Durante muito tempo, a produção de vinhos do Uruguai ficou conhecida quase que exclusivamente pela casta tannat, originária da França e que encontrou no vizinho sul-americano as condições climáticas ideais para a criação de rótulos mais frutados e menos agressivos que as versões francesas. Foi assim que nasceram rótulos de alta gama que se tornaram icônicos, como o Balasto, da Bodega Garzón, e o Preludio, da Familia Deicas. Eles, de fato, são marcantes, carros-chefe de uma vitivinicultura que guarda outras surpresas. Uma nova geração uruguaia de produtores forjados na Europa e nos Estados Unidos introduziu inéditas variedades de uva no pequeno país, o que levou ao surgimento de bebidas de ótima — e inesperada — qualidade. Não à toa, os vinhos de lá parecem ter caído no gosto dos brasileiros. Em 2021, o Brasil importou do Uruguai 3,9 milhões de litros — o equivalente a 70% da produção destinada ao exterior —, quase o dobro do volume comprado em 2016.

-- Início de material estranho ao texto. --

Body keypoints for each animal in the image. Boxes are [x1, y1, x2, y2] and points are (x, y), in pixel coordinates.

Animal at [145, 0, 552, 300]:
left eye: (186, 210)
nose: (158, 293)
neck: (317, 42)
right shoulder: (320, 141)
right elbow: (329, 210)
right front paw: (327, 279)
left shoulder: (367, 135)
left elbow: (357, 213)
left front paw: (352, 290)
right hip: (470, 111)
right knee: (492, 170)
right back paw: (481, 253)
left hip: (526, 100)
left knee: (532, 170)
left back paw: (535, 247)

A tannat continua reinando acima das outras variedades. Ela é a principal estrela dos chamados rótulos de guarda, produzidos principalmente na região costeira do país, onde as condições climáticas oferecem a acidez ideal aos vinhos feitos para ser consumidos em muitos anos. Excelentes rótulos, contudo, passaram a ser elaborados com a uva albariño, originária da Península Ibérica e usada nos vinhos verdes de Portugal, onde é conhecida como alvarinho. A Bodega Garzón foi pioneira em explorar o potencial da casta a um preço acessível, mais em conta que o das bebidas produzidas pelos concorrentes europeus. As variedades francesas cabernet franc, petit verdot (usada em cortes clássicos da região de Bordeaux) e marselan (cruzamento entre a cabernet sauvignon e grenache) também ganharam destaque na produção uruguaia recente.

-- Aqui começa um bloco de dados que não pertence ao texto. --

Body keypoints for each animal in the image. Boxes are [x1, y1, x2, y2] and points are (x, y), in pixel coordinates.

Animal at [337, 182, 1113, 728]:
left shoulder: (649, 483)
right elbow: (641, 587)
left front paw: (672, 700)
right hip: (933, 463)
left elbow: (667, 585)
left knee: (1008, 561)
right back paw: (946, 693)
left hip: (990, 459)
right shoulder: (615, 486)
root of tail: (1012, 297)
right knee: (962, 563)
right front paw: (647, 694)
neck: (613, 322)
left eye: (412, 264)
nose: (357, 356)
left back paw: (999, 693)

O interesse do público brasileiro tem acompanhado essa transformação. Acostumado a vinhos encorpados, como o malbec argentino, o consumidor passou a optar por vinhos mais frescos e frutados, adequados ao clima brasileiro, feitos para ser tomados ainda jovens. É aí que entram em cena os enólogos uruguaios, que foram estudar principalmente nos Estados Unidos e na França e agora retornaram com o conhecimento necessário para fazer vinhos de baixa intervenção, explorando o terroir local. “Os uruguaios são como artesãos do vinho”, diz Giuliana Nogueira, enófila especialista em vinhos uruguaios que compartilha suas dicas e experiências nas redes sociais. “As vinícolas são menores e mesmo os rótulos de entrada são feitos com cuidado e apresentam grande qualidade.”

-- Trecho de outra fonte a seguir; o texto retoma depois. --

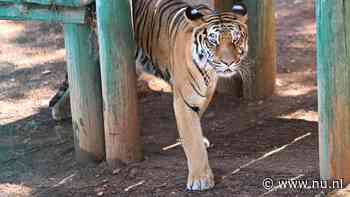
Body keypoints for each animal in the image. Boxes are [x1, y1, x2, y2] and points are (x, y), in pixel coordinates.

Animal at [51, 0, 249, 191]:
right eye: (213, 42)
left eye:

O Uruguai é um dos maiores consumidores de vinho do continente, com uma média anual de 25 litros per capita. Poucas décadas atrás, no entanto, boa parte do vinho consumido era vendida em garrafões, produzida em larga escala e com menor atenção à qualidade. Nos anos 1990, uma tragédia virou oportunidade. A filoxera, praga que havia devastado as vinícolas da França no século XIX, atingiu os vinhedos uruguaios. No momento de recomeçar, os produtores passaram por um processo de profissionalização. Foi criado então o Instituto Nacional de Vitivinicultura do Uruguai (Inavi) e os vinhedos se tornaram mais diversos, com castas trazidas especialmente da Europa.
Quem pretende se aventurar pelos vinhos uruguaios provavelmente não se arrependerá. A onipresente tannat dá origem a tintos potentes e rosês frutados, que remetem a framboesa. Além de ser empregada na preparação de rótulos brancos, a albariño pode resultar em espumantes, algo pouco usual no mercado. Para os paladares mais ousados, há alternativas como os vinhos laranja, cujas cascas das uvas não são retiradas durante o processo de fermentação, e tintos feitos com métodos ancestrais de maturação em ânforas de argila. Nem todos eles são encontrados nas prateleiras brasileiras, mas a boa notícia é que o Uruguai é logo ali, a poucas horas de viagem. Vale o passeio — e surpreenda-se.